**Try it:**
Write out every line of the listing again word for word, omitting the pictures.

(Images with body landmarks located)
━━━

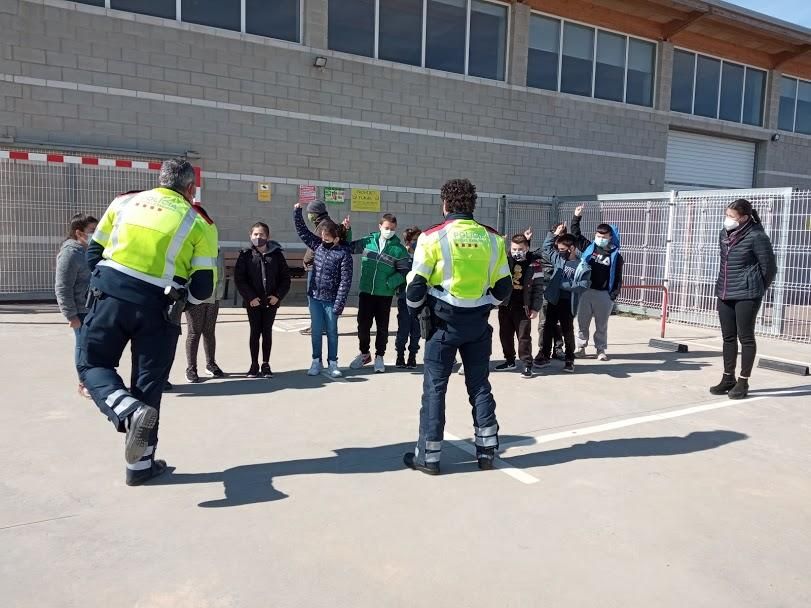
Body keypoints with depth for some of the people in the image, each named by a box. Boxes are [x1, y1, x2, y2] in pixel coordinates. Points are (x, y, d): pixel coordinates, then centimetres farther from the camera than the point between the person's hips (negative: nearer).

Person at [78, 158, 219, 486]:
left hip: (110, 296, 1)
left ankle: (129, 410, -13)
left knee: (92, 364, 17)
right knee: (148, 384, 11)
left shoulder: (125, 201, 9)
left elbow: (94, 252, 11)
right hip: (157, 307, -1)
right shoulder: (199, 222, 1)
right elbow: (203, 288, -2)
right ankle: (140, 465, 18)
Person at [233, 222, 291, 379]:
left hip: (271, 301, 1)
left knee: (267, 332, 8)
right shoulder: (246, 255, -2)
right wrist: (250, 297, -13)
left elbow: (285, 277, 3)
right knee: (255, 332, 6)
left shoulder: (276, 254, 1)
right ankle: (254, 365, 15)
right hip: (253, 301, -1)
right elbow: (239, 278, -6)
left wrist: (278, 295, -8)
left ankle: (266, 365, 18)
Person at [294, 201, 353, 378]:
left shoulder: (344, 253, -11)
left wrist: (339, 304, -17)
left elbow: (345, 281, -14)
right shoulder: (317, 244, 4)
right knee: (316, 331, 10)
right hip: (314, 297, 4)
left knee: (331, 331, 8)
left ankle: (332, 363, 19)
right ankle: (316, 361, 21)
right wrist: (297, 212, 3)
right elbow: (302, 231, 14)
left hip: (331, 299, -4)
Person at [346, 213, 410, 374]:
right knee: (363, 325, 9)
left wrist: (390, 282, -17)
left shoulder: (399, 249, -4)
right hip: (366, 292, 2)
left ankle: (379, 357, 23)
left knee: (382, 327, 8)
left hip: (385, 294, -2)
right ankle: (364, 353, 30)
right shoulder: (368, 241, 2)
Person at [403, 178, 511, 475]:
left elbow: (416, 285, -8)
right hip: (478, 322, 4)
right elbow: (503, 286, 5)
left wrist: (416, 310, 10)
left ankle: (428, 456, 10)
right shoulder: (492, 238, 2)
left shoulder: (433, 237, -9)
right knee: (480, 385, 13)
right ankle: (486, 451, 21)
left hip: (444, 321, -3)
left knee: (434, 387, 5)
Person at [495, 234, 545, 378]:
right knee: (505, 334, 13)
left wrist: (535, 308, -7)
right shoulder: (505, 260, -1)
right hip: (505, 304, 4)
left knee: (524, 336, -2)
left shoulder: (534, 263, -7)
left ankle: (527, 365, 7)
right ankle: (510, 360, 28)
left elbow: (538, 287, -4)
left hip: (523, 306, -4)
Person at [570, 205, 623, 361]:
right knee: (582, 322, 9)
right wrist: (576, 218, -3)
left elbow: (618, 276, 1)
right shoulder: (588, 247, 4)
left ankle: (601, 350, 20)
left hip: (604, 294, -1)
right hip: (585, 292, 1)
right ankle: (581, 347, 21)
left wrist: (614, 294, -5)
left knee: (601, 324, 9)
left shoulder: (615, 254, -1)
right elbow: (576, 234, 7)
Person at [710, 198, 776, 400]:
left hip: (746, 296, -7)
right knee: (728, 337, 13)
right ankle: (728, 378, 23)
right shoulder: (724, 234, 7)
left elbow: (769, 267, -6)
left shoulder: (756, 236, -13)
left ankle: (743, 382, 11)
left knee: (746, 337, 2)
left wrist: (757, 289, 4)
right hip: (724, 293, 7)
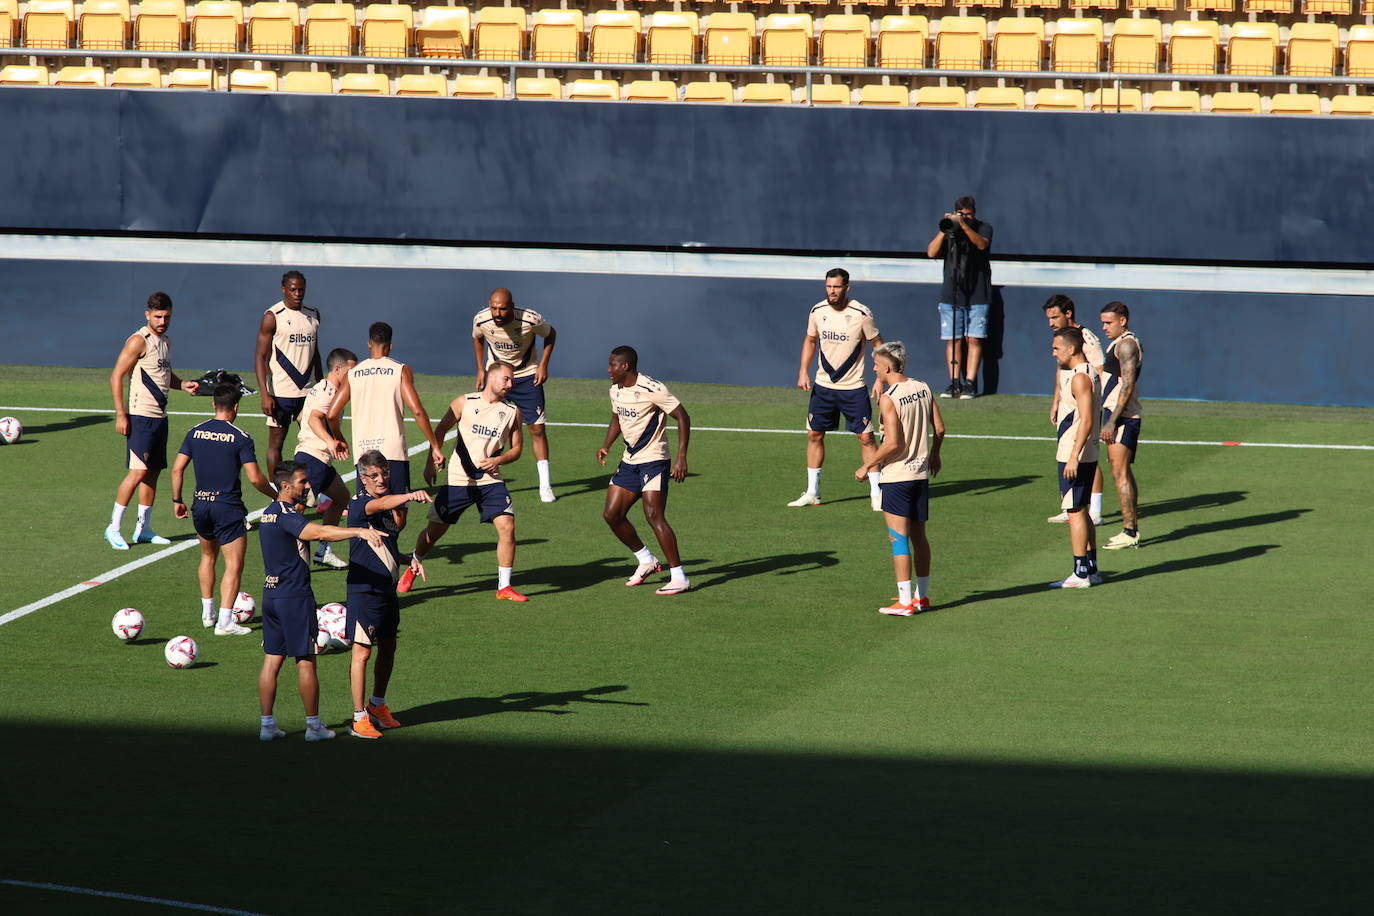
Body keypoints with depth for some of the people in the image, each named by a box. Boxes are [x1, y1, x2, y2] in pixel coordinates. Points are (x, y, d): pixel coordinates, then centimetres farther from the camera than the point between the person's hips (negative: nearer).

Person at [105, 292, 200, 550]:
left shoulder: (166, 342, 15)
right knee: (138, 471, -13)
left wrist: (182, 384, 9)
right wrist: (121, 414, -18)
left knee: (153, 472, 10)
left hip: (160, 416, 8)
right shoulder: (138, 341, -11)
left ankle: (143, 529, 17)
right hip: (140, 416, -8)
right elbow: (116, 377, -13)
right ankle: (114, 528, -7)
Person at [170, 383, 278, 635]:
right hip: (228, 507, -5)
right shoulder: (240, 438, -10)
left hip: (200, 506, 5)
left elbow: (177, 468, 3)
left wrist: (177, 500, 14)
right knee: (234, 565, -1)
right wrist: (276, 495, 3)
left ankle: (207, 613, 29)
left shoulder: (196, 433, 4)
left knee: (208, 557, 25)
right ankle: (225, 621, -10)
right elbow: (255, 478, -13)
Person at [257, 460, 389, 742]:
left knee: (271, 661, 9)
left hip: (271, 593, 9)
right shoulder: (287, 516, -19)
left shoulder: (269, 513, 11)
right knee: (305, 662, 1)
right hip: (295, 596, -9)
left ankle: (267, 724, 10)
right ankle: (314, 726, 7)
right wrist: (359, 531, -44)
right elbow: (319, 532, -35)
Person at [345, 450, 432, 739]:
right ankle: (359, 718, -1)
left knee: (388, 647, 17)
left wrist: (411, 559, 9)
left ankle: (378, 704, 35)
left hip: (388, 587, 8)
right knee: (362, 650, -5)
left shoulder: (390, 502, 11)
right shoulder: (360, 503, -14)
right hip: (364, 588, -8)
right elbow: (380, 504, -38)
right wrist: (410, 496, -56)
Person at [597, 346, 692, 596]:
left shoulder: (652, 390, -18)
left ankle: (679, 577, -13)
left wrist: (681, 458, -22)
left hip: (653, 460, -8)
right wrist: (606, 446, 7)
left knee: (653, 515, -18)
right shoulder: (616, 391, 7)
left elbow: (683, 417, -16)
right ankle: (646, 561, 23)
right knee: (611, 514, 4)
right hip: (629, 461, 8)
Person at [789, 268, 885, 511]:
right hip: (823, 386, 4)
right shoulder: (817, 311, -2)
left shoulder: (861, 314, -13)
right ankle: (812, 493, 17)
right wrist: (803, 371, 4)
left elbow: (878, 345, -2)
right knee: (814, 435, 6)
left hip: (854, 388, -4)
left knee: (866, 437, -5)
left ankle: (876, 494, 4)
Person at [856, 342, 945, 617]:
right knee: (918, 536, 16)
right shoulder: (923, 388, 3)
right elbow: (939, 428, 8)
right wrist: (934, 455, 25)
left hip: (896, 476, -7)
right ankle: (922, 596, 23)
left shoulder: (889, 399, -17)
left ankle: (905, 603, -2)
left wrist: (867, 465, -10)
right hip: (921, 472, 7)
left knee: (898, 538, -2)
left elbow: (892, 443, -21)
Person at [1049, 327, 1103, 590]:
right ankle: (1091, 569, 19)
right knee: (1081, 511, 15)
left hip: (1074, 456, -10)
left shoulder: (1080, 378, -17)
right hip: (1088, 456, 10)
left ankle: (1081, 574, -4)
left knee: (1075, 511, -6)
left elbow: (1086, 421, -23)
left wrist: (1073, 457, -25)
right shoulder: (1090, 373, 14)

━━━

**Written response:**
Body keypoints with depth for some of the people in the image, each named by a box. Boxes are [x1, y1, x2, y2] in pixel coordinates. Points are (x, y, d): pixel coordinates, then centimetres farther from the camera than the point between the person's hips (negative: nearer).

Person at [78, 158, 219, 486]:
left hip: (110, 296, 1)
left ankle: (129, 410, -13)
left knee: (92, 364, 17)
right knee: (148, 384, 11)
left shoulder: (125, 201, 9)
left elbow: (94, 252, 11)
right hip: (157, 307, -1)
right shoulder: (199, 222, 1)
right elbow: (203, 288, -2)
right ankle: (140, 465, 18)
Person at [233, 222, 291, 379]:
left hip: (271, 301, 1)
left knee: (267, 332, 8)
right shoulder: (246, 255, -2)
right wrist: (250, 297, -13)
left elbow: (285, 277, 3)
right knee: (255, 332, 6)
left shoulder: (276, 254, 1)
right ankle: (254, 365, 15)
right hip: (253, 301, -1)
right elbow: (239, 278, -6)
left wrist: (278, 295, -8)
left ankle: (266, 365, 18)
Person at [294, 201, 353, 378]:
left shoulder: (344, 253, -11)
left wrist: (339, 304, -17)
left elbow: (345, 281, -14)
right shoulder: (317, 244, 4)
right knee: (316, 331, 10)
right hip: (314, 297, 4)
left knee: (331, 331, 8)
left ankle: (332, 363, 19)
right ankle: (316, 361, 21)
right wrist: (297, 212, 3)
right elbow: (302, 231, 14)
left hip: (331, 299, -4)
Person at [346, 213, 410, 374]:
right knee: (363, 325, 9)
left wrist: (390, 282, -17)
left shoulder: (399, 249, -4)
right hip: (366, 292, 2)
left ankle: (379, 357, 23)
left knee: (382, 327, 8)
left hip: (385, 294, -2)
right ankle: (364, 353, 30)
right shoulder: (368, 241, 2)
Person at [403, 178, 511, 475]:
left elbow: (416, 285, -8)
right hip: (478, 322, 4)
right elbow: (503, 286, 5)
left wrist: (416, 310, 10)
left ankle: (428, 456, 10)
right shoulder: (492, 238, 2)
left shoulder: (433, 237, -9)
right knee: (480, 385, 13)
right ankle: (486, 451, 21)
left hip: (444, 321, -3)
left knee: (434, 387, 5)
Person at [495, 234, 545, 378]:
right knee: (505, 334, 13)
left wrist: (535, 308, -7)
right shoulder: (505, 260, -1)
right hip: (505, 304, 4)
left knee: (524, 336, -2)
left shoulder: (534, 263, -7)
left ankle: (527, 365, 7)
right ankle: (510, 360, 28)
left elbow: (538, 287, -4)
left hip: (523, 306, -4)
Person at [570, 205, 623, 361]:
right knee: (582, 322, 9)
right wrist: (576, 218, -3)
left elbow: (618, 276, 1)
right shoulder: (588, 247, 4)
left ankle: (601, 350, 20)
left hip: (604, 294, -1)
right hip: (585, 292, 1)
right ankle: (581, 347, 21)
left wrist: (614, 294, -5)
left knee: (601, 324, 9)
left shoulder: (615, 254, -1)
right elbow: (576, 234, 7)
Person at [710, 198, 776, 400]:
left hip: (746, 296, -7)
right knee: (728, 337, 13)
right ankle: (728, 378, 23)
right shoulder: (724, 234, 7)
left elbow: (769, 267, -6)
left shoulder: (756, 236, -13)
left ankle: (743, 382, 11)
left knee: (746, 337, 2)
left wrist: (757, 289, 4)
right hip: (724, 293, 7)
Body keypoints with depth for some of the people in the image, each named by a box. Boxes are [x1, y1, x2, y2] in pixel coordinates. Points are (x, y, d): pixel coordinates, then centimetres farther from the camera than the point between the person's hips (negative: nearer).

Person at [105, 292, 200, 550]:
left shoulder: (166, 342, 15)
right knee: (138, 471, -13)
left wrist: (182, 384, 9)
right wrist: (121, 414, -18)
left knee: (153, 472, 10)
left hip: (160, 416, 8)
right shoulder: (138, 341, -11)
left ankle: (143, 529, 17)
right hip: (140, 416, -8)
right elbow: (116, 377, -13)
right ankle: (114, 528, -7)
Person at [170, 383, 278, 635]:
right hip: (228, 507, -5)
right shoulder: (240, 438, -10)
left hip: (200, 506, 5)
left elbow: (177, 468, 3)
left wrist: (177, 500, 14)
right knee: (234, 565, -1)
right wrist: (276, 495, 3)
left ankle: (207, 613, 29)
left shoulder: (196, 433, 4)
left knee: (208, 557, 25)
right ankle: (225, 621, -10)
right elbow: (255, 478, -13)
Person at [257, 460, 389, 742]:
left knee: (271, 661, 9)
left hip: (271, 593, 9)
right shoulder: (287, 516, -19)
left shoulder: (269, 513, 11)
right knee: (305, 662, 1)
right hip: (295, 596, -9)
left ankle: (267, 724, 10)
right ankle: (314, 726, 7)
right wrist: (359, 531, -44)
right elbow: (319, 532, -35)
Person at [345, 450, 432, 739]:
right ankle: (359, 718, -1)
left knee: (388, 647, 17)
left wrist: (411, 559, 9)
left ankle: (378, 704, 35)
left hip: (388, 587, 8)
right knee: (362, 650, -5)
left shoulder: (390, 502, 11)
right shoulder: (360, 503, -14)
right hip: (364, 588, -8)
right elbow: (380, 504, -38)
right wrist: (410, 496, -56)
Person at [597, 346, 692, 596]:
left shoulder: (652, 390, -18)
left ankle: (679, 577, -13)
left wrist: (681, 458, -22)
left hip: (653, 460, -8)
right wrist: (606, 446, 7)
left knee: (653, 515, -18)
right shoulder: (616, 391, 7)
left elbow: (683, 417, -16)
right ankle: (646, 561, 23)
right knee: (611, 514, 4)
right hip: (629, 461, 8)
Person at [789, 268, 885, 511]:
right hip: (823, 386, 4)
right shoulder: (817, 311, -2)
left shoulder: (861, 314, -13)
right ankle: (812, 493, 17)
right wrist: (803, 371, 4)
left elbow: (878, 345, -2)
right knee: (814, 435, 6)
left hip: (854, 388, -4)
left knee: (866, 437, -5)
left ankle: (876, 494, 4)
Person at [856, 342, 945, 617]:
right knee: (918, 536, 16)
right shoulder: (923, 388, 3)
right elbow: (939, 428, 8)
right wrist: (934, 455, 25)
left hip: (896, 476, -7)
right ankle: (922, 596, 23)
left shoulder: (889, 399, -17)
left ankle: (905, 603, -2)
left wrist: (867, 465, -10)
right hip: (921, 472, 7)
left knee: (898, 538, -2)
left elbow: (892, 443, -21)
Person at [1049, 327, 1103, 590]:
right ankle: (1091, 569, 19)
right knee: (1081, 511, 15)
left hip: (1074, 456, -10)
left shoulder: (1080, 378, -17)
right hip: (1088, 456, 10)
left ankle: (1081, 574, -4)
left knee: (1075, 511, -6)
left elbow: (1086, 421, -23)
left wrist: (1073, 457, -25)
right shoulder: (1090, 373, 14)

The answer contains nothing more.